### [Trecho do texto]
====================

Dono da terceira maior reserva mundial de elementos químicos de terras raras (ETR), metais considerados estratégicos por serem de difícil extração, incrustados em argilas no subsolo ou em rochas compactas, e por terem centenas de aplicações industriais, o Brasil vive desde 2022 uma corrida de empresas para obterem licenças de pesquisa e exploração de áreas minerais espalhadas por diversos Estados.
O país conta com vastas reservas de argilas iônicas, uma das fontes naturais que contêm ETR, em geral com minério aflorado ou a baixa profundidade no solo. “Nossas jazidas têm reservas mais elevadas e de maiores teores de metais de terras raras do que as da China. Os resultados que vemos são bastante encorajadores”, afirma Mathias Heider, especialista de recursos minerais da Agência Nacional de Mineração (ANM) e pesquisador do assunto.
Com todos os resultados até agora divulgados, diz o especialista da ANM, o Brasil entrou no mapa das argilas iônicas com grande protagonismo mundial e elevado potencial para suprir as cadeias produtivas de terras raras. A Mineração Serra Verde, com uma unidade industrial em operação desde o início do ano no município goiano de Minaçu, é o grande projeto de produção de ETR que há hoje no Brasil , disse Heider ao Estadão.
“Em metais pesados, o País tem condições de se aproximar da China, onde há grandes reservas de argilas iônicas”, afirma o especialista da ANM. Será um longo caminho a ser trilhado, uma vez que a produção chinesa, no ano passado, foi de 240 mil toneladas de metais de terras raras, conforme dados da agência geológica americana USGS. A do Brasil, é ainda pouco relevante: em 80 toneladas.
As vantagens das argilas iônicas, que atrai investidores, em relação a outros minérios com ETR são diversas, informam Heider e David Fonseca Siqueira, também especialista da ANM. Eles citam, por exemplo, baixos custos de operação, facilidade de lavra do minério, menor impacto ambiental, menor consumo de reagentes químicos e de energia, baixa extração de materiais radioativos perigosos e elevado teor na extração de ETR pesados.
Os óxidos de terras raras (OTR) pesados, caso do disprósio e do térbio, se destacam na corrida porque suas aplicações são, atualmente, as de maior valor no mercado. São usados para fabricação de motores de maior eficiência elétrica, aerogeradores para energia eólica e super imãs. Além dos dois elementos, as reservas da Serra Verde contém neodímio e praseodímio, incluídos nessa categoria.
Onda de aquisições de projetos
Muitas empresas já estão com projetos avançados no País, muitos deles fruto de aquisições de direitos minerários, em transações ocorridas em 2023 e neste ano. Por exemplo, a Saint George Mining, que recentemente adquiriu ativos da MBAC Fertilizantes, em Araxá (MG); a Meteoric Resources, que fez acordo envolvendo a exploração do projeto Caldeira, em Minas Gerais; e a Aclara Resources, do grupo peruano Hochschild Mining, com sede em Londres, com atuação em Goiás.

====================

### [Dados coletados]
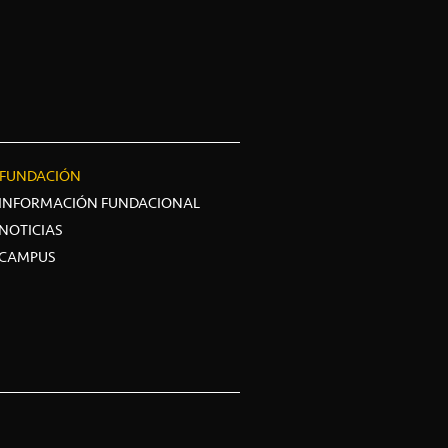
FUNDACIÓN
INFORMACIÓN FUNDACIONAL
NOTICIAS
CAMPUS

====================

### [Aplicação da leitura]
(1) Explique, em uma a três frases, por que os óxidos de terras raras pesados, como o disprósio e o térbio, se destacam na corrida, segundo o texto sobre terras raras no Brasil.
(2) Dê sequência ao texto sobre terras raras no Brasil, começando logo depois da última frase apresentada.

### [Resultados esperados]
(1) Eles se destacam porque suas aplicações são, atualmente, as de maior valor no mercado. Esses óxidos são usados na fabricação de motores de maior eficiência elétrica, de aerogeradores para energia eólica e de superímãs.

(2)
É notória a presença nessa corrida de companhias estrangeiras de diversos países, principalmente do Canadá e da Austrália, algumas já listadas em bolsas nos dois países.
Em Palmeirópolis (TO), a Alvo Minerais desenvolve o projeto Bluebush (antigo Mata Azul), e está também em Goiás no projeto Iporá. A Australian Mines adquiriu títulos da RTB Geologia e Mineração na Bahia (em Jequié); a Prime Star estudou o projeto Morro do Ferro da Mineração Terras Raras MTR); e a Foxfire Metals identificou presença de terras raras em suas áreas de lítio, em Minas Gerais.
Há até iniciativas para extrair ETR em áreas de rejeitos de mineração. A Rainbow Rare Earths firmou memorando de entendimento com a Mosaic (fertilizantes) para um projeto conjunto de extração dos metais em uma pilha de fosfogesso em Uberaba (MG). A Canada Rare Earth avalia um projeto para processar 70 milhões de toneladas de rejeitos de estanho acumulado no garimpo de Bom Futuro, em Rondônia, onde se identificou terras raras, cassiterita (minério de estanho), zircônio e ilmenita.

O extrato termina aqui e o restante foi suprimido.